課題内容 -
a) プロデューサーの仕事について語った文章で、村瀬氏はこの仕事を何だと表現しているか。
b) プロデューサーの仕事について語った文章を、最後の文に続けて書き継げ。

抜粋文 -
=-=-=-=-=

発想、企画の立案、企画書の作成、キャスティング、そして撮影などプロデューサーの業務は多岐に渡るが、村瀬氏はこの仕事を「責任者」だと表現する。だからこそ、自身が面白いと感じたアイディアは人のものでもどんどんと乗っかり、一方で時には上層部からの声にも惑わされない勇気を持っている。

「僕はサラリーマンとして何十年やってきて、クリエイターでもあるけど、あくまで会社員です。会社という組織で生きてきて、はっきりわかったのは、失敗したときに誰もかばってくれないということ。僕がなにか大きな失敗をしたとき、上司は誰一人『これは俺の責任だ』とは言ってくれないということを学んだんです。それなら、自分が納得できない上司の意見を聞くのって損なだけですよね。僕、人のせいにするということがこの世で一番嫌いで。失敗したときに、あの人に言われたからやったという言い訳が自分の中に残るのが嫌なんですよ。自分の責任だって言いたいんです」

=-=-=-=-=

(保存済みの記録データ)

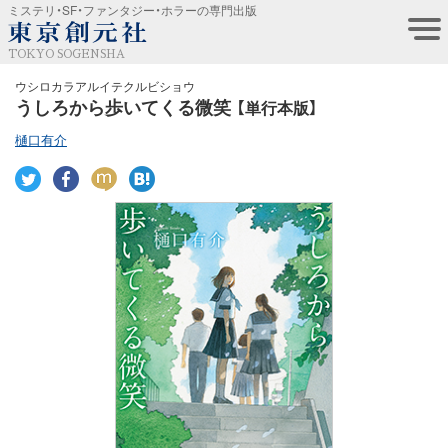
ミステリ・SF・ファンタジー・ホラーの専門出版
TOKYO SOGENSHA
ウシロカラアルイテクルビショウ
うしろから歩いてくる微笑
【単行本版】
樋口有介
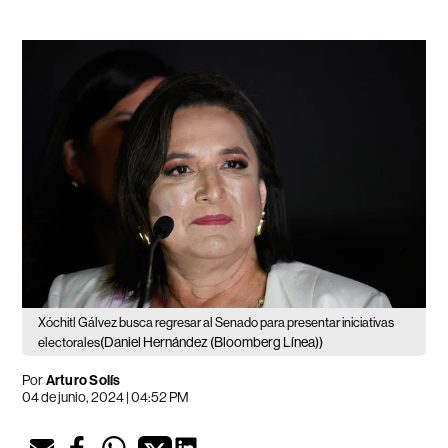
Xóchitl Gálvez busca regresar al Senado para presentar iniciativas
(Daniel Hernández (Bloomberg Línea))
electorales
Por
Arturo Solís
04 de junio, 2024 | 04:52 PM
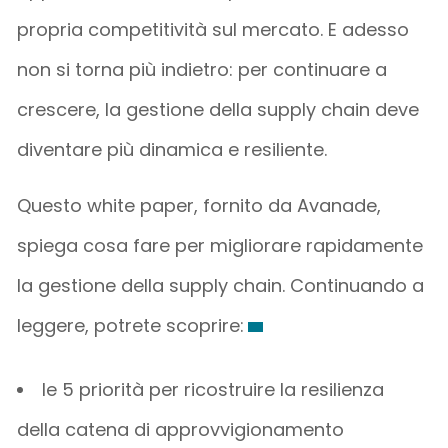
propria competitività sul mercato. E adesso
non si torna più indietro: per continuare a
crescere, la gestione della supply chain deve
diventare più dinamica e resiliente.
Questo white paper, fornito da Avanade,
spiega cosa fare per migliorare rapidamente
la gestione della supply chain. Continuando a
leggere, potrete scoprire:
le 5 priorità per ricostruire la resilienza
della catena di approvvigionamento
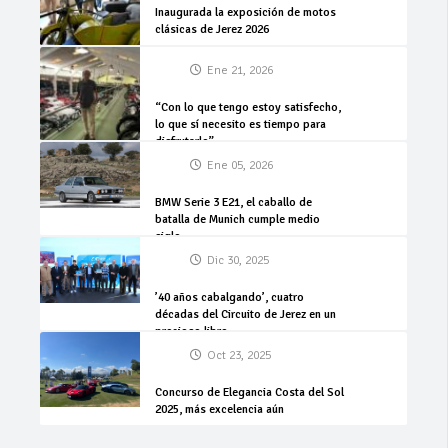
Inaugurada la exposición de motos
clásicas de Jerez 2026
Ene 21, 2026
“Con lo que tengo estoy satisfecho,
lo que sí necesito es tiempo para
disfrutarlo”
Ene 05, 2026
BMW Serie 3 E21, el caballo de
batalla de Munich cumple medio
siglo
Dic 30, 2025
’40 años cabalgando’, cuatro
décadas del Circuito de Jerez en un
precioso libro
Oct 23, 2025
Concurso de Elegancia Costa del Sol
2025, más excelencia aún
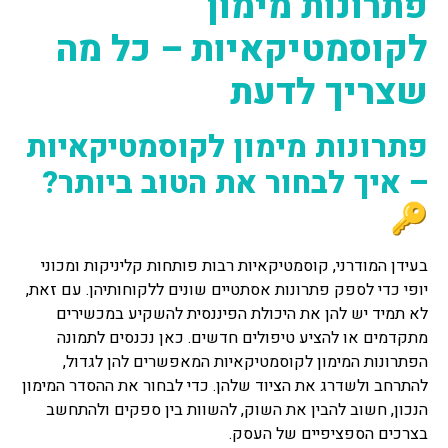
פתרונות מימון
לקוסמטיקאיות – כל מה
שצריך לדעת
פתרונות מימון לקוסמטיקאיות
– איך לבחור את הטוב ביותר?
🔑
בעידן המודרני, קוסמטיקאיות רבות פותחות קליניקות ומכוני
יופי כדי לספק פתרונות אסתטיים שונים ללקוחותיהן. עם זאת,
לא תמיד יש להן את היכולת הפיננסית להשקיע במכשירים
מתקדמים או להציע טיפולים חדשים. כאן נכנסים לתמונה
הפתרונות המימון לקוסמטיקאיות המאפשרים להן לגדול,
להתרחב ולשדרג את הציוד שלהן. כדי לבחור את ההסדר המימון
הנכון, חשוב להבין את השוק, להשוות בין ספקים ולהתחשב
בצרכים הספציפיים של העסק.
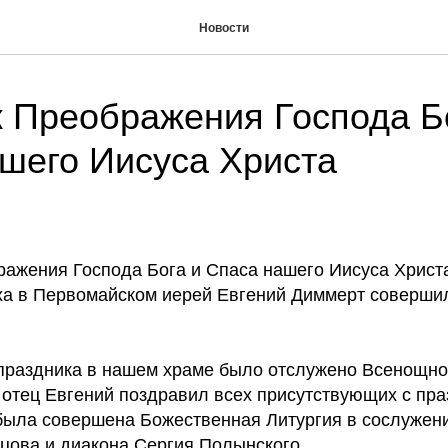
Новости
 Преображения Господа Б
шего Иисуса Христа
ражения Господа Бога и Спаса нашего Иисуса Христ
ха в Первомайском иерей Евгений Диммерт соверши
 праздника в нашем храме было отслужено Всенощно
 отец Евгений поздравил всех присутствующих с пра
ыла совершена Божественная Литургия в сослужени
цова и диакона Сергия Полынского.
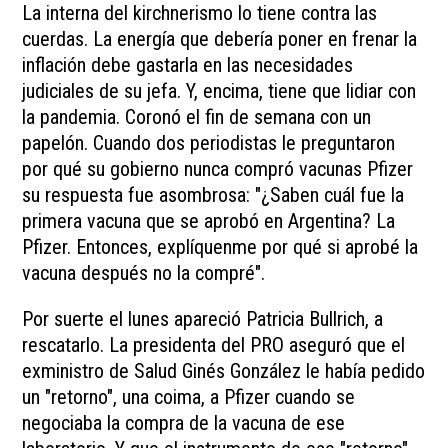
La interna del kirchnerismo lo tiene contra las
cuerdas. La energía que debería poner en frenar la
inflación debe gastarla en las necesidades
judiciales de su jefa. Y, encima, tiene que lidiar con
la pandemia. Coronó el fin de semana con un
papelón. Cuando dos periodistas le preguntaron
por qué su gobierno nunca compró vacunas Pfizer
su respuesta fue asombrosa: "¿Saben cuál fue la
primera vacuna que se aprobó en Argentina? La
Pfizer. Entonces, explíquenme por qué si aprobé la
vacuna después no la compré".
Por suerte el lunes apareció Patricia Bullrich, a
rescatarlo. La presidenta del PRO aseguró que el
exministro de Salud Ginés González le había pedido
un "retorno", una coima, a Pfizer cuando se
negociaba la compra de la vacuna de ese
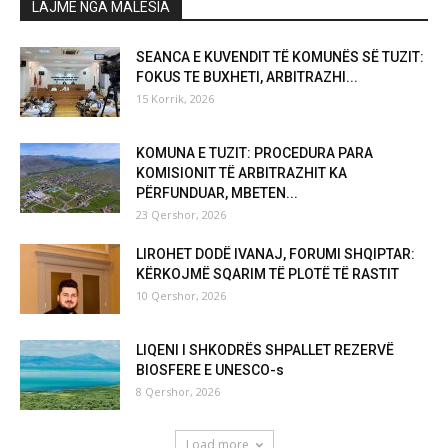
LAJME NGA MALËSIA
SEANCA E KUVENDIT TË KOMUNËS SË TUZIT:
FOKUS TE BUXHETI, ARBITRAZHI...
15 Korrik, 2026
KOMUNA E TUZIT: PROCEDURA PARA
KOMISIONIT TË ARBITRAZHIT KA
PËRFUNDUAR, MBETEN...
23 Qershor, 2026
LIROHET DODË IVANAJ, FORUMI SHQIPTAR:
KËRKOJMË SQARIM TË PLOTË TË RASTIT
10 Qershor, 2026
LIQENI I SHKODRËS SHPALLET REZERVË
BIOSFERE E UNESCO-s
8 Qershor, 2026
Load more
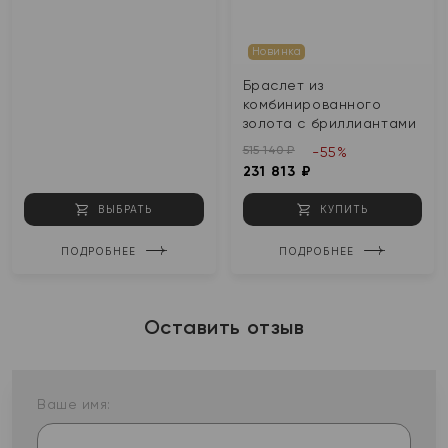
Новинка
Браслет из
комбинированного
золота с бриллиантами
515 140 ₽
-55%
231 813 ₽
ВЫБРАТЬ
КУПИТЬ
ПОДРОБНЕЕ
ПОДРОБНЕЕ
Оставить отзыв
Ваше имя:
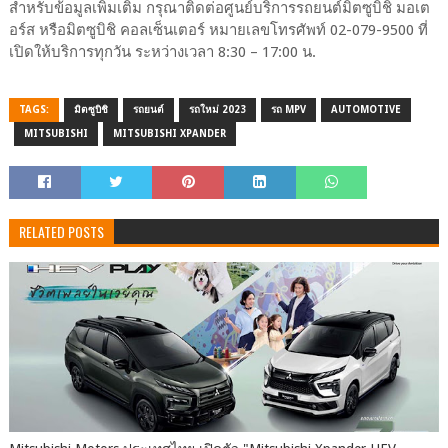
สำหรับข้อมูลเพิ่มเติม กรุณาติดต่อศูนย์บริการรถยนต์มิตซูบิชิ มอเต
อร์ส หรือมิตซูบิชิ คอลเซ็นเตอร์ หมายเลขโทรศัพท์ 02-079-9500 ที่
เปิดให้บริการทุกวัน ระหว่างเวลา 8:30 – 17:00 น.
TAGS:
มิตซูบิชิ
รถยนต์
รถใหม่ 2023
รถ MPV
AUTOMOTIVE
MITSUBISHI
MITSUBISHI XPANDER
RELATED POSTS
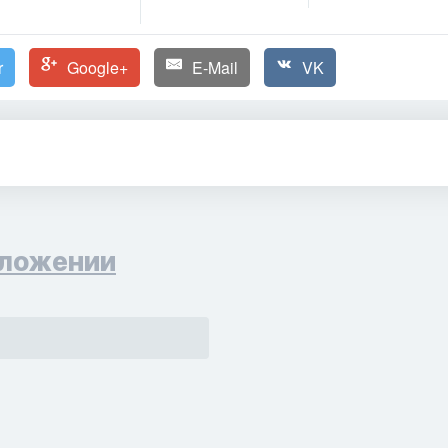
r
Google+
E-Mail
VK
ложении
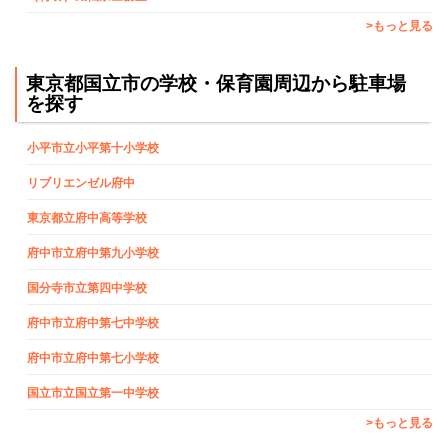
>もっと見る
東京都国立市の学校・保育園周辺から駐車場
を探す
小平市立小平第十小学校
リブリエンゼル府中
東京都立府中高等学校
府中市立府中第九小学校
国分寺市立第四中学校
府中市立府中第七中学校
府中市立府中第七小学校
国立市立国立第一中学校
>もっと見る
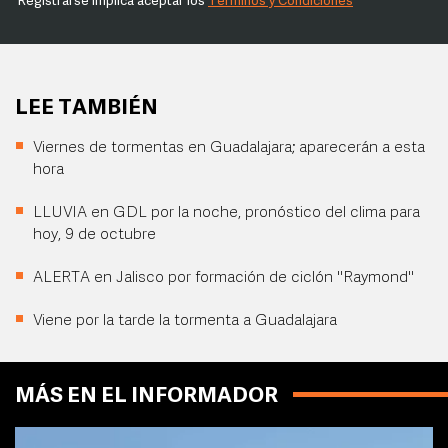
Registrarse implica aceptar los
Términos y Condiciones
LEE TAMBIÉN
Viernes de tormentas en Guadalajara; aparecerán a esta
hora
LLUVIA en GDL por la noche, pronóstico del clima para
hoy, 9 de octubre
ALERTA en Jalisco por formación de ciclón "Raymond"
Viene por la tarde la tormenta a Guadalajara
MÁS EN EL INFORMADOR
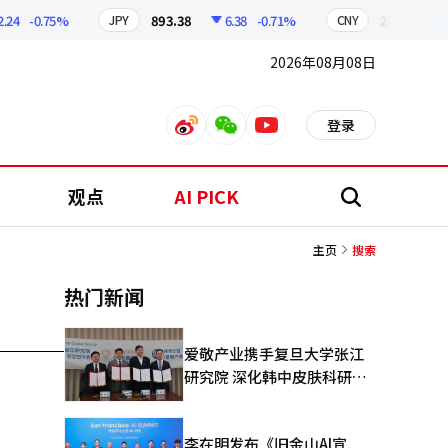
24
-0.75%
893.38
6.38
-0.71%
209.17
1
JPY
CNY
2026年08月08日
登录
weibo
weixin
youtube
观点
AI PICK
搜
索
主页
搜索
热门新闻
爱敬产业携手复旦大学张江
研究院 深化韩中皮肤科研合
作
李在明发布《旧金山AI宣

=-=-=-=-=

解答 -
a) 村瀬氏はプロデューサーの仕事を「責任者」だと表現している。

b)
失敗は自分の責任、しかし成功は全員で。「『silent』は自分が作ったって、関わった人は全員言っていいと思っています。むしろ関わった人全員に言ってほしい。実際、『あれは俺が企画を通した』って言っている人が社内で20人くらいいるんじゃないかな。こんな幸せなことってないですよね」と笑う。関わってくれた人全員にとって“の代表作”を作りたい。そう考える村瀬氏は、ドラマ『いちばんすきな花』の撮影中での逸話を明かしてくれた。

「この前嬉しいことがあったんですよ。撮影が押して遅くなったときに、美術パートのアシスタントの子に『ごめんね、こんな寒いのに遅くなってしまって』と声をかけたんです。そしたら、『私、このドラマに関われて本当に良かったです。今まで携わったドラマで一番好きで、自分の参加しているドラマなのに、毎週オンエアを見て泣くし、脚本が上がってきて読んだら泣くし共感するし、こんなにやってよかったと思うドラマありません。村瀬さん、ありがとうございました』って言ってくれたんですよ。なんかもう、泣きそうになりました。こういうことをスタッフ、特にアシスタントの子に言ってもらえるのが一番嬉しいですね」(後編へつづく)

【後編はこちら】『silent』『いちばんすきな花』村瀬健Pが語るテレビの可能性「地上波ドラマはまだまだ面白いことができる」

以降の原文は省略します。